MPT 2.02 (or later) supports application checkpoint/restart by using the Berkeley Lab Checkpoint/Restart (BLCR) implementation. This allows applications to periodically save a copy of their state. They can then later resume from that point in time if the application crashes or the job is aborted to free up resources for higher priority jobs.
There are some important limitations to keep in mind, as follows:
BLCR does not checkpoint the state of any data files that the application may be using.
Certain MPI features including spawning and one-sided MPI are also not supported when using CPR.

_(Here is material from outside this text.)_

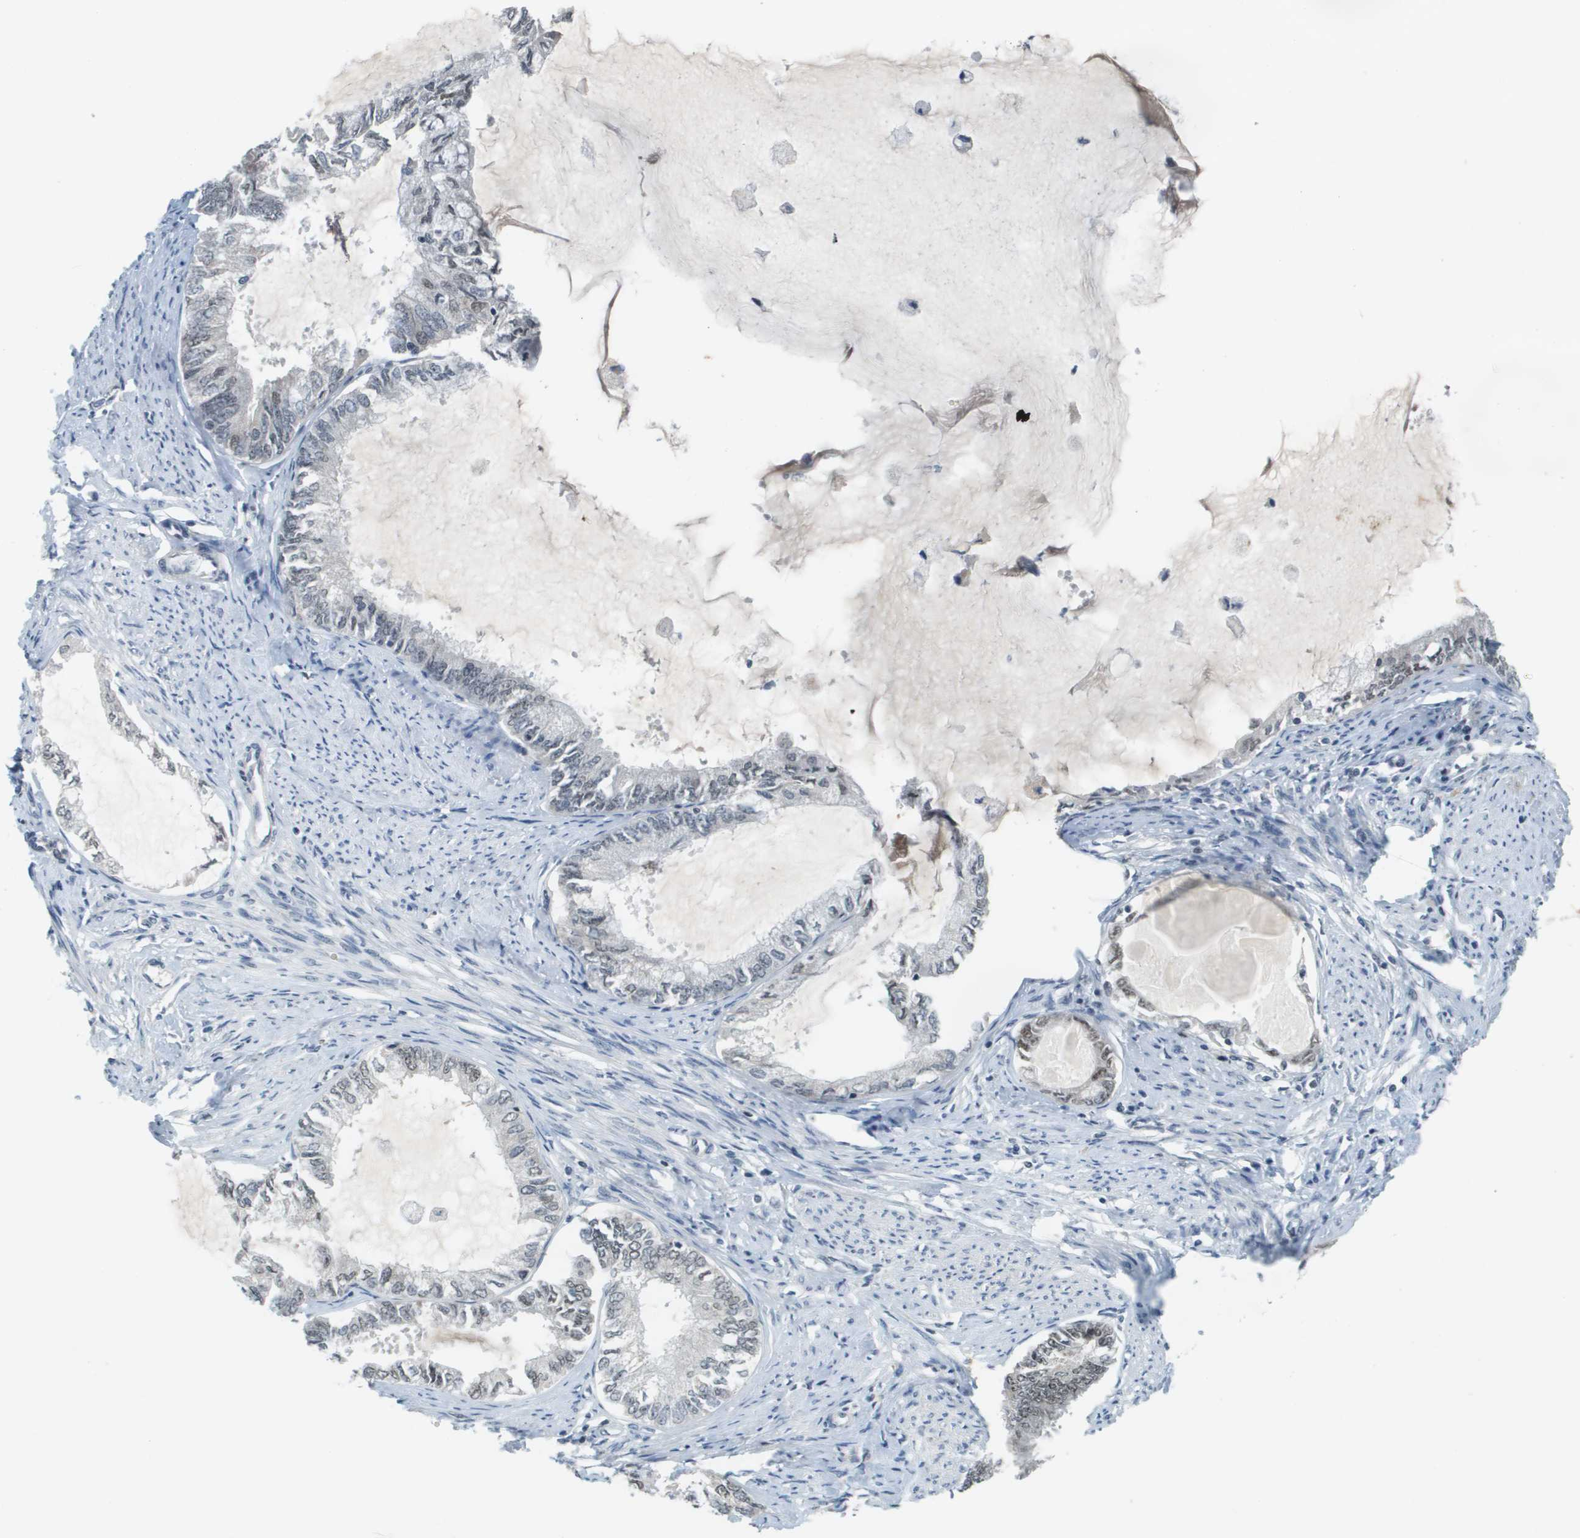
{"staining": {"intensity": "weak", "quantity": "<25%", "location": "nuclear"}, "tissue": "endometrial cancer", "cell_type": "Tumor cells", "image_type": "cancer", "snomed": [{"axis": "morphology", "description": "Adenocarcinoma, NOS"}, {"axis": "topography", "description": "Endometrium"}], "caption": "The IHC micrograph has no significant expression in tumor cells of endometrial adenocarcinoma tissue.", "gene": "CBX5", "patient": {"sex": "female", "age": 86}}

InfiniBand XRC queue pairs are not supported.
Checkpoint files are often very large and require significant disk bandwidth to create in a timely manner.
For more information on BLCR, see https://ftg.lbl.gov/CheckpointRestart/CheckpointRestart.shtml
To use checkpoint/restart with MPT, BLCR must first be installed. This requires installing the blcr-, blcr-libs-, and blcr-kmp- RPMs. BLCR must then be enabled by root, as follows:
% chkconfig blcr on |
BLCR uses a kernel module which must be built against the specific kernel that the operating system is running. In the case that the kernel module fails to load, it must be rebuilt and installed. Install the blcr- SRPM. In the blcr.spec file, set the kernel variable to the name of the current kernel, then rebuild and install the new set of RPMs.
To enable checkpoint/restart within MPT, mpirun or mpiexec_mpt must be passed the -cpr option, for example:
% mpirun -cpr hostA, hostB -np 8 ./a.out |
To checkpoint a job, use the mpt_checkpoint command on the same host where mpirun is running. mpt_checkpoint needs to be passed the PID of mpirun and a name with which you want to prefix all the checkpoint files. For example:
% mpt_checkpoint -p 12345 -f my_checkpoint |
This will create a my_checkpoint.cps meta-data file and a number of my_checkpoint.*.cpd files.
To restart the job, pass the name of the .cps file to mpirun, for example:
% mpirun -restart my_checkpoint.cps hostC, hostD -np 8 ./a.out |
The job may be restarted on a different set of hosts but there must be the same number of hosts and each host must have the same number of ranks as the corresponding host in the original run of the job.